In total, there were over thirty different instructional seminars that covered everything from blogging basics and storytelling to learning about how various WordPress widgets can add extra functionality to your blog. Things like adding comments, social media links, guest books, and email capture were all expertly covered. I decided to attend the Writing 101 seminar hosted by Longreads founder Mark Armstrong. This choice profoundly shaped my learning experience for the day. The focus of this seminar was the art of storytelling. After some brief opening remarks by Mr. Armstrong, he introduced Mike Dang.
Wasting no time, Dang began his story. Despite his young age, his voice was grandfather-like. Speaking in a soft, even, and well-paced tone, Dang’s told a story he had told many times before. That was part of his point—that storytelling is an art that requires practice. We, the audience, were spellbound by how this story unfolded, and a palatable sense of foreboding built in the room. About one-third of the way into the story, we reached the one salient moment.

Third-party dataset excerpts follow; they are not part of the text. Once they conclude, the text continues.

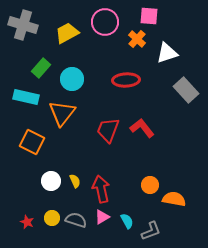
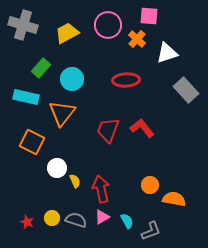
pink circle: moved 3 px right, 3 px down
white circle: moved 6 px right, 13 px up
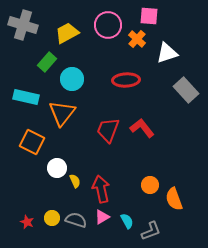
green rectangle: moved 6 px right, 6 px up
orange semicircle: rotated 120 degrees counterclockwise
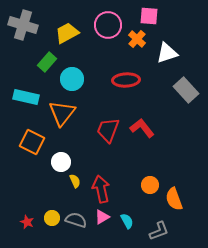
white circle: moved 4 px right, 6 px up
gray L-shape: moved 8 px right
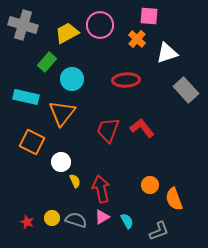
pink circle: moved 8 px left
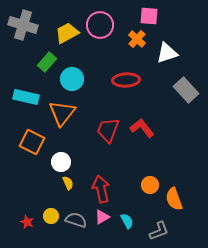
yellow semicircle: moved 7 px left, 2 px down
yellow circle: moved 1 px left, 2 px up
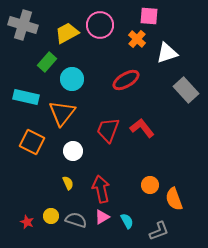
red ellipse: rotated 28 degrees counterclockwise
white circle: moved 12 px right, 11 px up
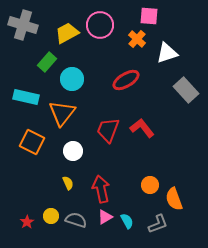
pink triangle: moved 3 px right
red star: rotated 16 degrees clockwise
gray L-shape: moved 1 px left, 7 px up
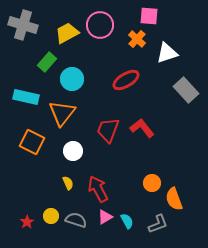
orange circle: moved 2 px right, 2 px up
red arrow: moved 3 px left; rotated 16 degrees counterclockwise
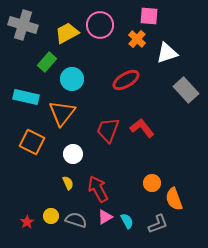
white circle: moved 3 px down
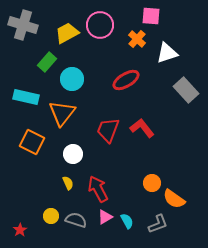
pink square: moved 2 px right
orange semicircle: rotated 35 degrees counterclockwise
red star: moved 7 px left, 8 px down
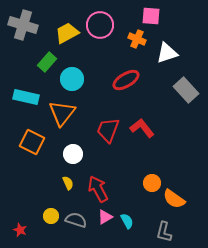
orange cross: rotated 18 degrees counterclockwise
gray L-shape: moved 6 px right, 8 px down; rotated 125 degrees clockwise
red star: rotated 16 degrees counterclockwise
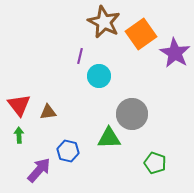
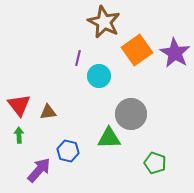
orange square: moved 4 px left, 16 px down
purple line: moved 2 px left, 2 px down
gray circle: moved 1 px left
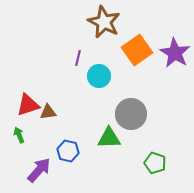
red triangle: moved 9 px right; rotated 50 degrees clockwise
green arrow: rotated 21 degrees counterclockwise
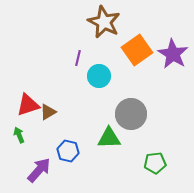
purple star: moved 2 px left, 1 px down
brown triangle: rotated 24 degrees counterclockwise
green pentagon: rotated 25 degrees counterclockwise
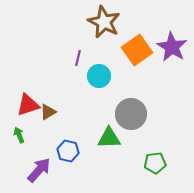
purple star: moved 1 px left, 7 px up
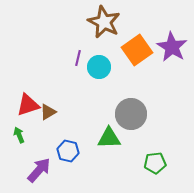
cyan circle: moved 9 px up
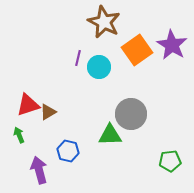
purple star: moved 2 px up
green triangle: moved 1 px right, 3 px up
green pentagon: moved 15 px right, 2 px up
purple arrow: rotated 56 degrees counterclockwise
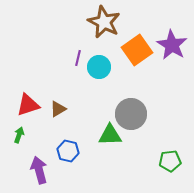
brown triangle: moved 10 px right, 3 px up
green arrow: rotated 42 degrees clockwise
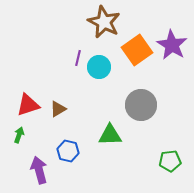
gray circle: moved 10 px right, 9 px up
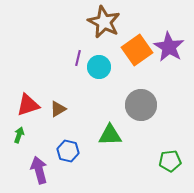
purple star: moved 3 px left, 2 px down
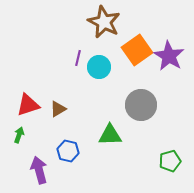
purple star: moved 9 px down
green pentagon: rotated 10 degrees counterclockwise
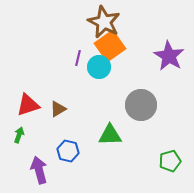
orange square: moved 27 px left, 4 px up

And suddenly I’m reading about me.
(Mike’s Boss), “Mike really needs to watch his mouth. I hope he chokes on some shrimp and dies. If we were alone, I would just sit there and watch him choke, grasping at the air for help.”
I immediately think: “Oh my gosh!” (because I don’t like to swear).
I hit the command-F keys to find every post that includes my name. In another vivid post, he imagines taking me for a walk and luring me into a basement, where he somehow manages to lock me in a tank of water. Rick stands there quietly and watches me drown. There’re a few more posts where he writes about not understanding why people find me likable, and then a third fantasy post about my death: I’m choking again while having dinner with him, and then my face turns blue and hits the table with a thwack. In each of his homicidal fantasies, I am suffering, flailing, and he is silently watching me die, unmoving, unfeeling.
This was my epiphany moment of the day. Like a cannon booming between my ears. I got it. This was the precise moment where his story became both important and compelling. In the written story, it is this exact moment where you can no longer stop reading or ignore the story.
It is, I believe, something all writers must deal with if they are to craft their story to its full potential. I decided that it came down to this: one salient moment. This idea that there is a specific moment in time when a story goes from a mere telling of the tale to a cherished story that all who read it remember. It is transcendent. It travels across all forms of art, sports, dance, movies, and television. It is the final pose that encapsulates the entirety of a performance—the Fred Astaire and Ginger Rogers strike, the imperceptible updraft that only the cliffdiver feels. It is the human element that the performer or the protagonist feels that must be transferred to the viewer, listener, or reader in such a way that the spark of our combined and collective humanness reaches through time, space, and the printed page. It is that one salient moment that overwhelms us to the point where we are compelled to say, “I want more.”